OLIGONUCLEOTIDE THERAPY
In recent years, significant discoveries, some unprecedented, have been made in molecular and cell biology, which offer improved opportunities for advanced therapies development.
We at Selecta Biotech believe, that eliminating drug promiscuity and inherent toxicity is the key to success in development of highly effective and, most importantly, safe therapeutics that have the potential to redefine treatment outcomes in a broad range of currently intractable and devastating diseases affecting either smaller or larger patient groups.

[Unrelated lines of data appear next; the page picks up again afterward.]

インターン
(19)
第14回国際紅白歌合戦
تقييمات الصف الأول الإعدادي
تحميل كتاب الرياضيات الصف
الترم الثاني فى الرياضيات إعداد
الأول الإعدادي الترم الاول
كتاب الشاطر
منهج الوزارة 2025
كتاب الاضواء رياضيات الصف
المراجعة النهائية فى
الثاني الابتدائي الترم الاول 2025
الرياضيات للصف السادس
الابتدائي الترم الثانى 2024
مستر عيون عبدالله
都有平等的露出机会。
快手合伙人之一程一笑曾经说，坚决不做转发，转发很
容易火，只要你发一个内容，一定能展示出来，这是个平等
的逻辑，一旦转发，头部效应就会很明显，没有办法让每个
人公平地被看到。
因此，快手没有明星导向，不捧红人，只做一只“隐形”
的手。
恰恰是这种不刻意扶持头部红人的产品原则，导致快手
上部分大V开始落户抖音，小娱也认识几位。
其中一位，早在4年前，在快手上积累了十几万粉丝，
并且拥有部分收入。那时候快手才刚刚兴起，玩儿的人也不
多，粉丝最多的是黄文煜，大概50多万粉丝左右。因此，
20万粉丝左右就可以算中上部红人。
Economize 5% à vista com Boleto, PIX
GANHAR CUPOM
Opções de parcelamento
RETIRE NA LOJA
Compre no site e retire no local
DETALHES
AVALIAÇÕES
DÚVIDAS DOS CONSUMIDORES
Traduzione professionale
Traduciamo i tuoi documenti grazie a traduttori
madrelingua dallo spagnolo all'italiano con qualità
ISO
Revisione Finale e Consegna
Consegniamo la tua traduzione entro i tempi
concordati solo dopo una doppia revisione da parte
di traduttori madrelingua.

The development of new drugs requires two major steps: the identification of a therapeutically relevant target and the development of a compound capable of modulating its function. An increasing understanding of the scientific underpinnings of the biological causality of many diseases have led to an upsurge in the number of potentially attractive molecular targets for therapy.
Each of us carry a unique genetic information, or DNA, that defines all the proteins in the body. Proteins do most of the work in our cells and are required for the structure, proper function, and regulation of the body´s tissues and organs.
To build a protein, a cell must make a copy of DNA, named messenger RNA (mRNA), which carries specific instructions for how to make that particular protein. If the instructions in the mRNA are defective, a pathologic protein is made and may cause a human disease. Traditional therapeutic approaches have been focused on inhibition of these defective proteins.
Unlike conventional therapeutics, oligonucleotides have a distinguishing feature in that they can halt the process of producing a pathologic protein before it even begins. They recognize and bind to mRNAs, thereby either initiating their destruction or blocking them from further processing. By doing so, pathologic proteins are not even built and cannot do damage in the body.
Oligonucleotide therapeutics have generated high expectations stemming from their potency and have enjoyed remarkable success in clinic within the past years. Irrespective of the promising results though, there is a long-lasting stagnation in overcoming drug promiscuity responsible for many clinically relevant side effects or adverse events.
Our therapeutic oligonucleotides based on the patented ESiNAR-X® platform
represent promising tools to meet this challenge.